**DIRECTIONS**
**a)** In the betta tank thread, what kind of algae are zebra nerite snails said to clear from a tank when nothing else will touch it?
**b)** Rewrite the paragraph of the betta tank thread that begins "Bettas can have radically differing personalities" as a short list that keeps its main facts.
**c)** Quote the betta tank thread word for word, starting at "Bettas can have" and ending at "else will touch.".

**PAGE EXTRACT**
# Stocking 10 Gallon Betta tank



## Homer_Simpson (May 10, 2007)

desolatefox said:


> I'm planning on upgrading my betta from a 3 gallon to a 5 gallon (by himself) or 10 gallon (with other fish), and I was wondering what to choose as tank mates. I've been searching the web for the last hour trying to decide on what would be safe; there is so much conflicting information. :icon_roll
> 
> So anyway..if I get a 10 gallon, how does this sound? My betta plus 5 cardinal tetras, then possibly a trio of cherry barbs and an oto. Overstocked? Too much potential for aggression or fin nipping?
> 
> ...


Bettas can have radically differing personalities so there is no way to say what would happen with 100% accuracy. It is a risk that may or may not pay off. The betta may not like its tankmates and act agressively toward them or you may get a fish that although normally is not known to fin nip may nip the bettas fins. Personally, I would put only put Zebra Nerite Snails with a betta. Why? the zebra nerite will not bother the betta and if the betta decides to pick on the snail, there will be little harm as the snail will be protected by its shell. Plus, you get some added insurance against algae in a planted tank as zebra nerite snails are known to be among the best algae eaters around and will even clear a tank of green spot algae which nothing else will touch.

**DATASET CONTENT**

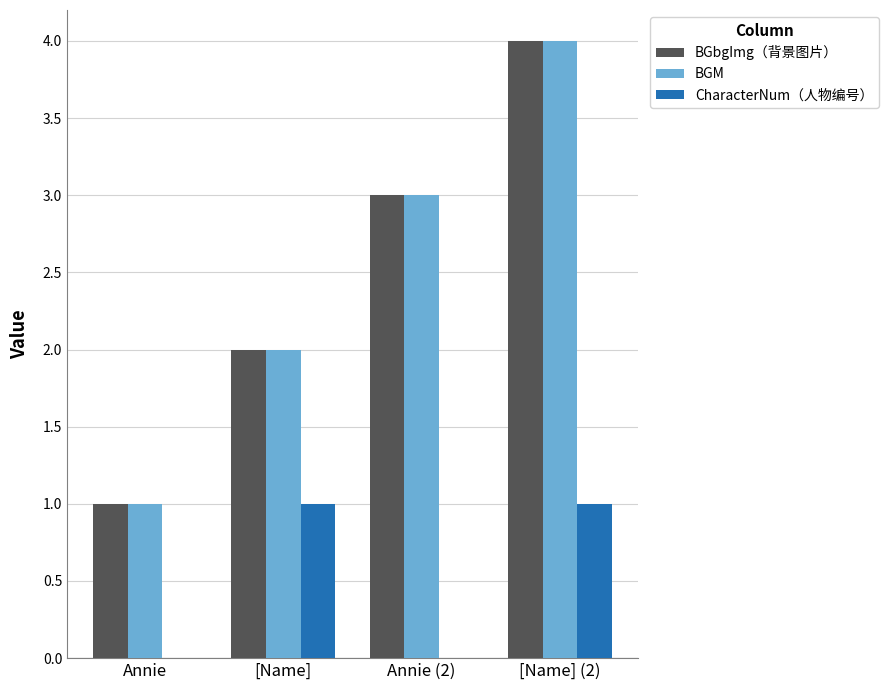

At which category is the sum across all series the highest?

[Name] (2)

**ANSWERS FOR THIS EXERCISE**
**a)** Green spot algae.

**b)**
- Bettas vary widely in personality, so no one can predict with certainty how tankmates will work out.
- The betta may act aggressively toward tankmates, or a fish not normally known as a fin nipper may nip the betta's fins.
- The writer would keep only zebra nerite snails with a betta.
- The snail won't bother the betta, and its shell protects it if the betta picks on it.
- Zebra nerites are among the best algae eaters and will even clear green spot algae, which nothing else will touch.

**c)**
Bettas can have radically differing personalities so there is no way to say what would happen with 100% accuracy. It is a risk that may or may not pay off. The betta may not like its tankmates and act agressively toward them or you may get a fish that although normally is not known to fin nip may nip the bettas fins. Personally, I would put only put Zebra Nerite Snails with a betta. Why? the zebra nerite will not bother the betta and if the betta decides to pick on the snail, there will be little harm as the snail will be protected by its shell. Plus, you get some added insurance against algae in a planted tank as zebra nerite snails are known to be among the best algae eaters around and will even clear a tank of green spot algae which nothing else will touch.